Extract provided =>
Village in Somerset, England

Dinnington is a village and civil parish in the English county of Somerset, situated 4 mi north of Crewkerne in the South Somerset district. The village has a population of 65.

==History==

The name Dinnington means the settlement of Dynne's people.

The parish was crossed by the Fosse Way and nearby there is evidence of a Roman villa, which was excavated by the archaeological television programme Time Team in 2002 and 2006. The Romano British site has been the site of surface finds of tesserae, roofing slates and pottery. A number of coins have been found and also a small bronze dog.

The manor was held at the time of the Domesday Book in 1086 by Siward the falconer. The parish of Dinnington was part of the South Petherton Hundred. In the 15th century the manor passed to the Pouletts of Hinton St George.

==Governance==

The parish council has responsibility for local issues, including setting an annual precept (local rate) to cover the council's operating costs and producing annual accounts for public scrutiny. The parish council evaluates local planning applications and works with the local police, district council officers, and neighbourhood watch groups on matters of crime, security, and traffic. The parish council's role also includes initiating projects for the maintenance and repair of parish facilities, as well as consulting with the district council on the maintenance, repair, and improvement of highways, drainage, footpaths, public transport, and street cleaning. Conservation matters (including trees and listed buildings) and environmental issues are also the responsibility of the council.

For local government purposes, since 1 April 2023, the parish comes under the unitary authority of Somerset Council. Prior to this, it was part of the non-metropolitan district of South Somerset (established under the Local Government Act 1972). It was part of Chard Rural District before 1974.

It is also part of the Yeovil county constituency represented in the House of Commons of the Parliament of the United Kingdom. It elects one Member of Parliament (MP) by the first past the post system of election.

==Religious sites==

The Anglican parish Church of St Nicholas was established by 1207. The current building is mostly from the 15th century with restoration in 1863. It was originally a chapelry to Seavington St Mary.

In 1873 a Bible chapel was built and continued to be used by the Methodists until 1956. In 1964 it was taken over by the Elim Pentecostal Church at Merriott.

Data excerpts =>
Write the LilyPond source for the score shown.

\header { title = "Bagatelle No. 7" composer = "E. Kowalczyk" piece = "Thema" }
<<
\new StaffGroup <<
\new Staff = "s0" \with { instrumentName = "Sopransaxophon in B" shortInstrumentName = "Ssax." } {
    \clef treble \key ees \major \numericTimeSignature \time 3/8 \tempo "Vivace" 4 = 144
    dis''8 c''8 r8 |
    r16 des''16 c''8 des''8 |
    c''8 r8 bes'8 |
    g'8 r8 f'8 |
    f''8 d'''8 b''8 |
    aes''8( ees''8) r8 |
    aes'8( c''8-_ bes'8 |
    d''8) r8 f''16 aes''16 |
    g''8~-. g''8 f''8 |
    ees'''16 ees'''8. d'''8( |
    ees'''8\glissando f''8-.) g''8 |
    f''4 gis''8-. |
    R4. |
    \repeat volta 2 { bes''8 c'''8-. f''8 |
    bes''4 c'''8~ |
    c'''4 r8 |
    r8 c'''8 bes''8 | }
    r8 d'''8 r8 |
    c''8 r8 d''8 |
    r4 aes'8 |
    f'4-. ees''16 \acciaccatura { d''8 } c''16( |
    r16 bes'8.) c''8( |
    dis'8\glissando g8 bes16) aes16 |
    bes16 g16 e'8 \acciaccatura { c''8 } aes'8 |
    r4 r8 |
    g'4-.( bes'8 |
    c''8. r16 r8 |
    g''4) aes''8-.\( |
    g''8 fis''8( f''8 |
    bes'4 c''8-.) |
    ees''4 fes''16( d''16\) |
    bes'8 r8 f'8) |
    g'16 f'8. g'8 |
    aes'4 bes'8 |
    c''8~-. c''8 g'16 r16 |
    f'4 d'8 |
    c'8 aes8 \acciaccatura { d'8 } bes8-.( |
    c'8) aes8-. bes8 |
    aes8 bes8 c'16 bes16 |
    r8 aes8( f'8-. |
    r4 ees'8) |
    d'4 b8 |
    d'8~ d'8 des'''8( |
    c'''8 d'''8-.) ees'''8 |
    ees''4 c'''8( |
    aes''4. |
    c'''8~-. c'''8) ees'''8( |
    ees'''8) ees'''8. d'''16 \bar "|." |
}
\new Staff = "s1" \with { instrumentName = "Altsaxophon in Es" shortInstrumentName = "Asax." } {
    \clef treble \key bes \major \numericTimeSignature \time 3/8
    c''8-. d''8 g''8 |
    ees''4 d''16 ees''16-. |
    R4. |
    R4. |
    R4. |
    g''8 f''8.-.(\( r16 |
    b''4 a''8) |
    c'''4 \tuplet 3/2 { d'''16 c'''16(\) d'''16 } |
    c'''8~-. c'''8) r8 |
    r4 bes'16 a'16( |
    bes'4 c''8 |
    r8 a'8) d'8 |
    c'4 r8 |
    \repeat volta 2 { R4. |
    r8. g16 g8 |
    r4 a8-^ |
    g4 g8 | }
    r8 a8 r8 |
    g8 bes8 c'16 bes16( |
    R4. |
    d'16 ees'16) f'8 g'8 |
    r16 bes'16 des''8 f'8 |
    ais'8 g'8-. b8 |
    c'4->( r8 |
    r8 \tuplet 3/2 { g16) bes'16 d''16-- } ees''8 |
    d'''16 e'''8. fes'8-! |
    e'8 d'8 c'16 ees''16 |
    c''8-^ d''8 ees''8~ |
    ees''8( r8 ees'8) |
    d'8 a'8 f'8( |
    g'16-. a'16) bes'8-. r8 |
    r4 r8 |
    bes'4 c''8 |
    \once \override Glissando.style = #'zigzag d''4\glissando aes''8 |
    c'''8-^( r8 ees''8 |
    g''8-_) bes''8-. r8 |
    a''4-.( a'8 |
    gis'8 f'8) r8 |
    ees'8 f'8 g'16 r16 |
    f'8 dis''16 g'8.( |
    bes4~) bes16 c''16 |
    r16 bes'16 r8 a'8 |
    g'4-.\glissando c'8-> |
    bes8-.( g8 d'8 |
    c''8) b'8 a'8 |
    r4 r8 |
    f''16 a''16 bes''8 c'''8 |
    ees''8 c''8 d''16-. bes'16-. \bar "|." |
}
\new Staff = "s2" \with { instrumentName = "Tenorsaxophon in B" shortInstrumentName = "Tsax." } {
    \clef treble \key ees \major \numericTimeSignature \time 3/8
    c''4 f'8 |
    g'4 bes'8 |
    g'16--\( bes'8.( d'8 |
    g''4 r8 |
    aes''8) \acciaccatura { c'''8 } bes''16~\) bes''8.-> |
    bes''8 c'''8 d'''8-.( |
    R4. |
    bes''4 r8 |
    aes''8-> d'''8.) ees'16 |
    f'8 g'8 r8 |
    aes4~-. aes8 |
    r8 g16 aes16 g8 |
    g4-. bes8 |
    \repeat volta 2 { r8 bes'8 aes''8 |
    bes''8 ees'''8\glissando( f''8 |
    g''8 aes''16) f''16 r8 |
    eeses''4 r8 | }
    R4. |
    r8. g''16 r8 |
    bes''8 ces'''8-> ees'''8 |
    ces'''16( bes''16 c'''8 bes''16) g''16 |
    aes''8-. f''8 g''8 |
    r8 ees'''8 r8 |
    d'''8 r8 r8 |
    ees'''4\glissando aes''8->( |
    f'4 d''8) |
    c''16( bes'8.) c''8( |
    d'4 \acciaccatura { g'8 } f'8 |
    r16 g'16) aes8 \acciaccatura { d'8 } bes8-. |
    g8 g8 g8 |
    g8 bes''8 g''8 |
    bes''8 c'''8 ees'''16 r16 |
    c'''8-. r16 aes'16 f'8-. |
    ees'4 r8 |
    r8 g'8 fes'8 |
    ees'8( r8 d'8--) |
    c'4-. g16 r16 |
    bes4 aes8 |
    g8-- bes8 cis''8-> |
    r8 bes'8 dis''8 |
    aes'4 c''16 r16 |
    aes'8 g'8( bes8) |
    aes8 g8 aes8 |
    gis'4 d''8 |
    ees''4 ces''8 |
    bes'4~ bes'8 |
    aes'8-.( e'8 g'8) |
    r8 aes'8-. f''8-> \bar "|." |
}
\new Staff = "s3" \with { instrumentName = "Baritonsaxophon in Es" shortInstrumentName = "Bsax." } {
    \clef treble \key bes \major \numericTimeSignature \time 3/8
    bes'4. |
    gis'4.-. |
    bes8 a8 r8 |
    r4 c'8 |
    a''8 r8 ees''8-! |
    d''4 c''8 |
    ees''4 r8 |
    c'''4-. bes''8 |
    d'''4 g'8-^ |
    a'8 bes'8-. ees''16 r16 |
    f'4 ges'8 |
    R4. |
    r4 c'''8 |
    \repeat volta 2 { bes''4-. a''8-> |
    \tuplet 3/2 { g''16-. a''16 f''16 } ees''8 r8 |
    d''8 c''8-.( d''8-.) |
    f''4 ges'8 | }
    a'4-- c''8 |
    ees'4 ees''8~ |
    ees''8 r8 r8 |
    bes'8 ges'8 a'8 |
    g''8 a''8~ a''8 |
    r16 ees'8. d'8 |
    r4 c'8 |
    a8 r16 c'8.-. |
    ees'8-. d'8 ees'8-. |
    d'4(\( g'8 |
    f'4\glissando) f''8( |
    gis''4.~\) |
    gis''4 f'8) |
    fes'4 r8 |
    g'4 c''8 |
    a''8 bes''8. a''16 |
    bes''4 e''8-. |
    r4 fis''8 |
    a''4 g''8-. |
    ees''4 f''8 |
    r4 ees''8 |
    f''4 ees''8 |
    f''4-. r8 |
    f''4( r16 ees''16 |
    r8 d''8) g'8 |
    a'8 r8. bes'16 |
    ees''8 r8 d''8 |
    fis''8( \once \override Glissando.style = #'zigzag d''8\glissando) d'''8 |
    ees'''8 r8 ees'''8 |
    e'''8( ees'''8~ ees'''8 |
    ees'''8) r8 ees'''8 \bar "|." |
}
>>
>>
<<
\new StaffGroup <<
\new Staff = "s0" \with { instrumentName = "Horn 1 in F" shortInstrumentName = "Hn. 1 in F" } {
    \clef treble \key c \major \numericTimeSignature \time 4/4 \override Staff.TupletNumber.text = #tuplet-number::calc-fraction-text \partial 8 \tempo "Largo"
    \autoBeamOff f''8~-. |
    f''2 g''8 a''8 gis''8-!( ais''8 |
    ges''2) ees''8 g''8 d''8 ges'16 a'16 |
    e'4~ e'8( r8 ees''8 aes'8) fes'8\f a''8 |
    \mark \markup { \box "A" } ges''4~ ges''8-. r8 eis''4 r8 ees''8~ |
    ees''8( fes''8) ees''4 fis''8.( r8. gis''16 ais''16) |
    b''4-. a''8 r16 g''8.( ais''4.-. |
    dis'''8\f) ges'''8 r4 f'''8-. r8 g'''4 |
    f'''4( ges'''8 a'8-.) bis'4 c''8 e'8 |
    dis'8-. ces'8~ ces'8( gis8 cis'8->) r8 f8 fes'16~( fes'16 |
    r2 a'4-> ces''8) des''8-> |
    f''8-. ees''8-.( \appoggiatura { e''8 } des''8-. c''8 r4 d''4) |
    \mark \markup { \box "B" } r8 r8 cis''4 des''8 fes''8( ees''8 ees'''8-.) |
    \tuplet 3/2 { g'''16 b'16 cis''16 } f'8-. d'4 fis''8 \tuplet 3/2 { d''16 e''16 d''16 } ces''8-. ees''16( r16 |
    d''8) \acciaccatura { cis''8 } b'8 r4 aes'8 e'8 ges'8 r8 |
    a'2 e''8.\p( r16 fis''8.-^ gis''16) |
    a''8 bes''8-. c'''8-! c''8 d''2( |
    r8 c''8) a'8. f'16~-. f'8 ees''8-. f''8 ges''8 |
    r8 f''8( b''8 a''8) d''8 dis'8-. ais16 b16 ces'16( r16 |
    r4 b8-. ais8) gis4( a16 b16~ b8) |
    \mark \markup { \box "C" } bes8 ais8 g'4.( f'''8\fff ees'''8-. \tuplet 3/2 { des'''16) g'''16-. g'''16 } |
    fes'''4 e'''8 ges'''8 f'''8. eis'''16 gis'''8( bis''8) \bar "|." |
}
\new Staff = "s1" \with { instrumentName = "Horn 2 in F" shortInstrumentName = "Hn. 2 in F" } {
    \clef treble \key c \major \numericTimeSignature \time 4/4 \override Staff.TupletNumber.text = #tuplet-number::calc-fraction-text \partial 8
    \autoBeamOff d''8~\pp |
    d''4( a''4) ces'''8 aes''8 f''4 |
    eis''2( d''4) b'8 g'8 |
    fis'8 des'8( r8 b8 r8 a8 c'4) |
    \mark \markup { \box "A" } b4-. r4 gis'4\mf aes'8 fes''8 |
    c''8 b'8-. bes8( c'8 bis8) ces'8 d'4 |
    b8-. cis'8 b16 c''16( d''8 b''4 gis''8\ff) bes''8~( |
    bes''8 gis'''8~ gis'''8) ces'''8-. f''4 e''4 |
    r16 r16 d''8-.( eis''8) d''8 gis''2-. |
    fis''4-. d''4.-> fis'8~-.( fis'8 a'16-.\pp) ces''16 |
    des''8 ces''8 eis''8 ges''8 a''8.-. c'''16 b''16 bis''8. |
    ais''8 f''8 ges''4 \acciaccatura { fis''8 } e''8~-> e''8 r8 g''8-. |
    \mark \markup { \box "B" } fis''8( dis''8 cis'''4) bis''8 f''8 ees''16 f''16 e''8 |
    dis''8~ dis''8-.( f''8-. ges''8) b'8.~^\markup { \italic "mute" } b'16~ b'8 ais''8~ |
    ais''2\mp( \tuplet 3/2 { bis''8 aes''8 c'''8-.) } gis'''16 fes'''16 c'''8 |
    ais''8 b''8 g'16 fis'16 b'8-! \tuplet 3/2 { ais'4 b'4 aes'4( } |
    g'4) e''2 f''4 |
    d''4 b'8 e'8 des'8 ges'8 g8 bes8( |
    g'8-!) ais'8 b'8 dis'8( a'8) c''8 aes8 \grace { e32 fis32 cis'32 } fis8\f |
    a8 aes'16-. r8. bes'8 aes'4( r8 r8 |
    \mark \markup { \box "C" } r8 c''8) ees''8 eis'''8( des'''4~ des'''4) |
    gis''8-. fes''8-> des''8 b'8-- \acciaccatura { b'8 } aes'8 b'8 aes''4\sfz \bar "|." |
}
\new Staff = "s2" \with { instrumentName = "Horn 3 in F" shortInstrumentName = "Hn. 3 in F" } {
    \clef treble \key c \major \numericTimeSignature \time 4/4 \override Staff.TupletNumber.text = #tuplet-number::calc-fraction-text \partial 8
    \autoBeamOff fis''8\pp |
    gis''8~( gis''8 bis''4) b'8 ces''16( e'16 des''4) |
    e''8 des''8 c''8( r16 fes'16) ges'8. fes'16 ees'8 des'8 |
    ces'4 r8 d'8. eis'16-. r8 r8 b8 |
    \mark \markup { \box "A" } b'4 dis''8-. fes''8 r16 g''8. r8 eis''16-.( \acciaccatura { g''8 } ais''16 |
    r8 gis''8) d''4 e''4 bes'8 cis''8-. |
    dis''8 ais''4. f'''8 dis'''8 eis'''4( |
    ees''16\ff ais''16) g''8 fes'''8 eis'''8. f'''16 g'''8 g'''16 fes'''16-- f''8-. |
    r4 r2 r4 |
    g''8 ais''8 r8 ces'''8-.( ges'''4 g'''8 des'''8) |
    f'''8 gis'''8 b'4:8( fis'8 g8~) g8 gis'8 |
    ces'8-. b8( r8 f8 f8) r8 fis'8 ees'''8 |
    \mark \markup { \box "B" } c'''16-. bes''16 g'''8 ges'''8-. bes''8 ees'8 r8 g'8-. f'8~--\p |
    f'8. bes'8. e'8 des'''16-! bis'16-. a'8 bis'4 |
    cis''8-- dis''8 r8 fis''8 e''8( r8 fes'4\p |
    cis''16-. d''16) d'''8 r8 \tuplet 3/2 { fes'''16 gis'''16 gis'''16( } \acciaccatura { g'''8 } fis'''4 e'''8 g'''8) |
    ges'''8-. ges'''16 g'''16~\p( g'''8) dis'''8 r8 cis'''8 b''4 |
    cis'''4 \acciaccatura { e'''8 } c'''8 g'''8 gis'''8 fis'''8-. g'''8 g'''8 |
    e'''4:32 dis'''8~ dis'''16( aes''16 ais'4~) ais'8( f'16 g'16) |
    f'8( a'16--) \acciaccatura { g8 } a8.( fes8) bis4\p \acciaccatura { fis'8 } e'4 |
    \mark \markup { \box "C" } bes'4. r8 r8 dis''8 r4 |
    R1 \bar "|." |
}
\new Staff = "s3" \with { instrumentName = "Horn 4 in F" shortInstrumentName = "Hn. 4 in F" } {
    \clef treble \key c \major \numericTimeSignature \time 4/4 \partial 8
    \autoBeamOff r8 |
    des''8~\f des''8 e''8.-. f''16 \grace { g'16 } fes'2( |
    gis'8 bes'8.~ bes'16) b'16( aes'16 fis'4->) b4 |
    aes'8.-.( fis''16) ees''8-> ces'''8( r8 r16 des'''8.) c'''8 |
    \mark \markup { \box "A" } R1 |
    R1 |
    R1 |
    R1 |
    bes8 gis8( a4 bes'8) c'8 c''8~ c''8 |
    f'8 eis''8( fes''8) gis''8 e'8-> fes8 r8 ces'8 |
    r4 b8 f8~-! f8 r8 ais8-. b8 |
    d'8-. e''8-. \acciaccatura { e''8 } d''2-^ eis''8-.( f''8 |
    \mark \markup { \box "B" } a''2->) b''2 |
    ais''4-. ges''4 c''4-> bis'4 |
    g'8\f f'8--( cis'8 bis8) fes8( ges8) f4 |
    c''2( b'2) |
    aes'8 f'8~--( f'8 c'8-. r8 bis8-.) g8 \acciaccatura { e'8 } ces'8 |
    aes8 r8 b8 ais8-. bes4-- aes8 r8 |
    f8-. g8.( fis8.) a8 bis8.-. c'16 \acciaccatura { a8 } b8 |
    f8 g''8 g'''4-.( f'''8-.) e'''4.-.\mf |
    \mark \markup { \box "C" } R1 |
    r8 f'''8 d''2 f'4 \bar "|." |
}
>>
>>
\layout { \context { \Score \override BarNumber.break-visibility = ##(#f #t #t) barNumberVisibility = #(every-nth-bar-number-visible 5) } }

Task set =>
1. List every kind of object that the Dinnington article says has been found at the Romano British site.
2. Copy the passage of the Dinnington article starting at "For local government" and ending at "Seavington St Mary.".

Solution list =>
1. Tesserae, roofing slates, pottery, coins and a small bronze dog.

2.
For local government purposes, since 1 April 2023, the parish comes under the unitary authority of Somerset Council. Prior to this, it was part of the non-metropolitan district of South Somerset (established under the Local Government Act 1972). It was part of Chard Rural District before 1974.

It is also part of the Yeovil county constituency represented in the House of Commons of the Parliament of the United Kingdom. It elects one Member of Parliament (MP) by the first past the post system of election.

==Religious sites==

The Anglican parish Church of St Nicholas was established by 1207. The current building is mostly from the 15th century with restoration in 1863. It was originally a chapelry to Seavington St Mary.